Precision requires honesty. It requires admitting that one size fits nobody perfectly. The texture of the frame is what Dana was looking for. She wasn't looking for a "best-of" list or a "top 10" ranking. She was looking for someone to say that her hand size, from the web of her thumb to the first joint of her index finger, required a specific modular backstrap configuration found in the later generations.

She needed to know that the flared magwell of the Gen 5 makes reloading easier under stress, but it also changes the way the weapon prints under a light jacket. These are the unglamorous truths. They aren't catchy. They don't make for great clickbait. But they are the things that keep you safe.

The 3:00 AM Reflection

I finally fell asleep around , thinking about the responsibility of knowing things. If you know the difference between a Gen 2 and a Gen 6, you have a moral obligation to share that difference accurately. The seller is the only person who sees the patterns of failure and success across thousands of buyers. They see which models come back for repair, which grips cause the most complaints, and which generations actually hold their value in the hands of a real user.

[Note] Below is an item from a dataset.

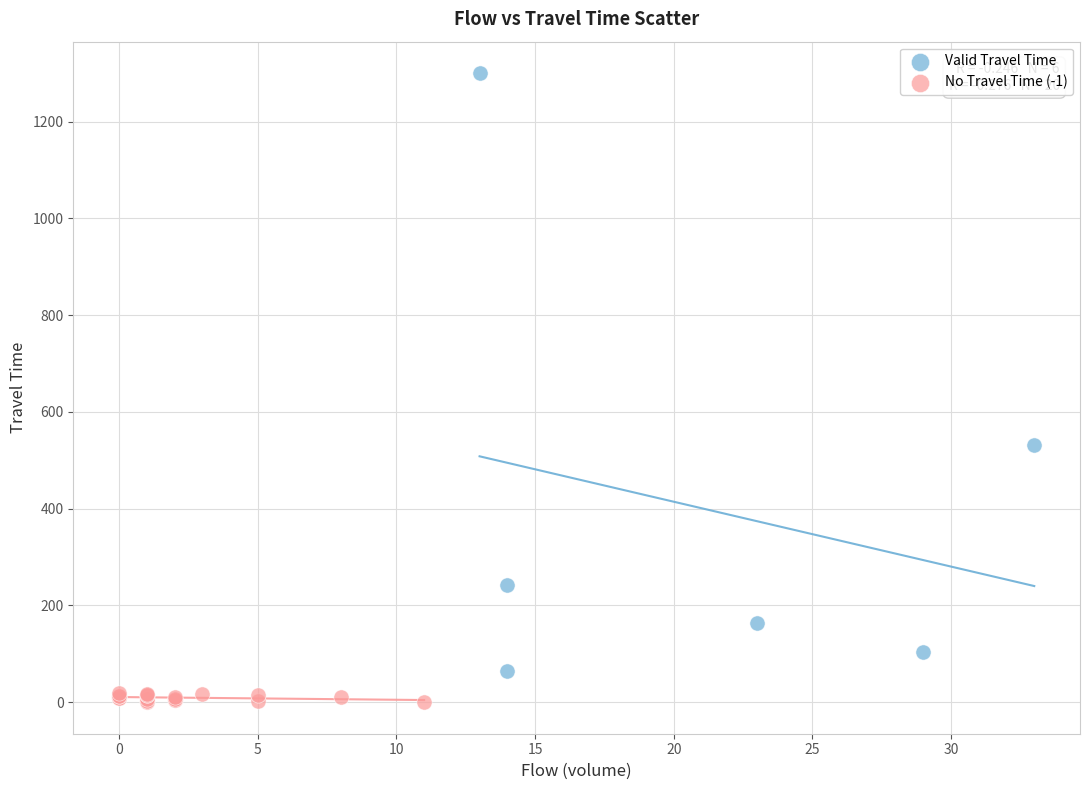

What are all the series names shown in the legend?

Valid Travel Time, No Travel Time (-1)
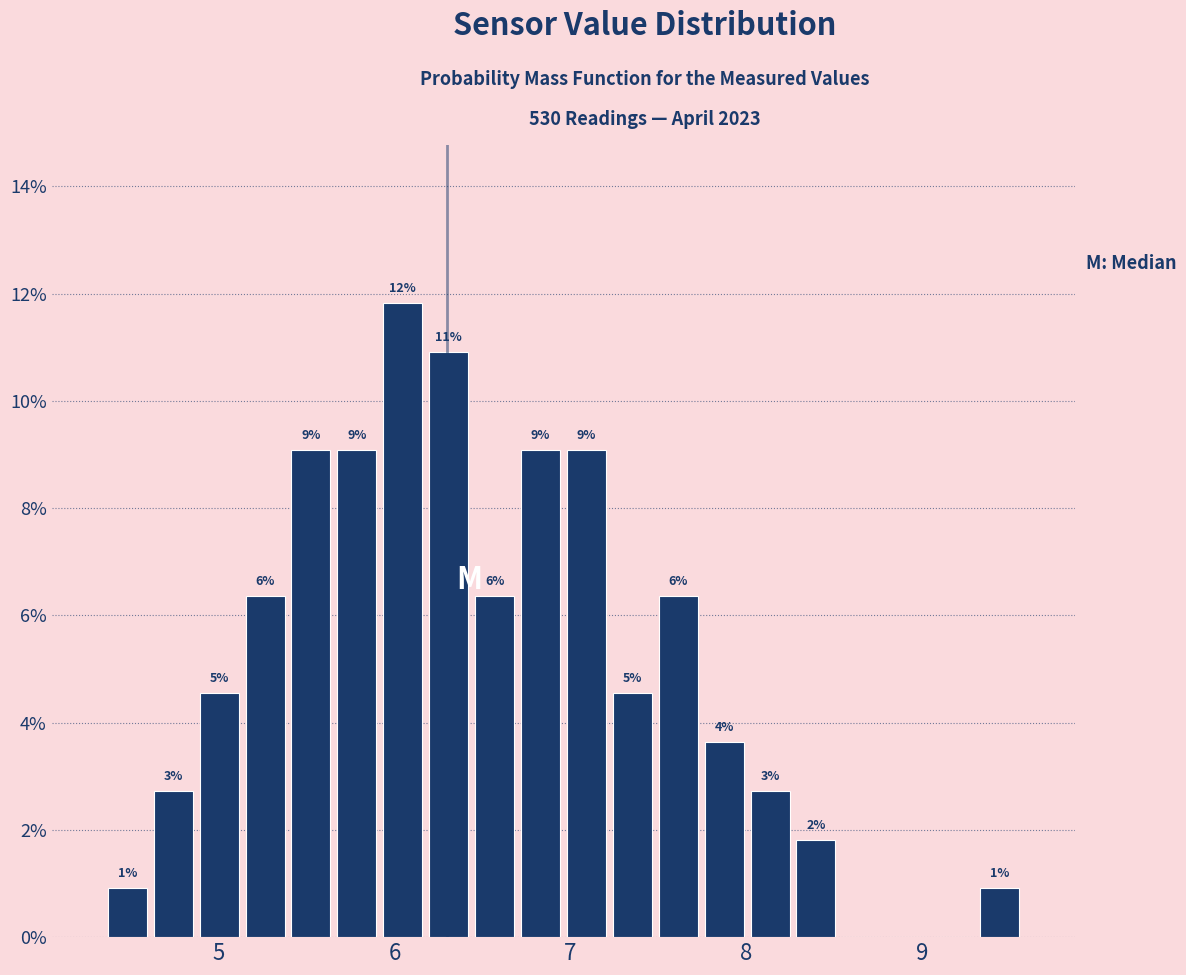

Around what value on the x-axis is the tallest bar? Give the approximate position of its centre, as read against the axis.

6.0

The expert who is also a seller has the most to lose by lying to you. A hobbyist can give you bad advice and disappear into the ether of the internet. A "neutral" reviewer can move on to the next product without a second thought. But a specialized retailer has to live with the consequences of a bad fit. If they sell you a tool that doesn't fit your hand, they haven't just lost a sale; they've lost the authority that keeps their business alive.

Trust is built in the moments where a sale is sacrificed for the sake of the truth. It is built when a catalog shows you the old alongside the new, not to move old stock, but to give you the context of where we've been and where we're going.

The Glock 17 hasn't stayed the same for because it was perfect from day one; it has survived because it was willing to change, generation by generation, to meet the needs of different hands.

Next time you find yourself at midnight, cross-referencing six contradictory voices, look for the person who isn't afraid to tell you that the thing you think you want is actually wrong for you. Look for the person who treats safety and education as the primary product, and the hardware as the secondary one.

That is where you find the guidance. That is where you find the truth. And that is where you finally find the tool that fits.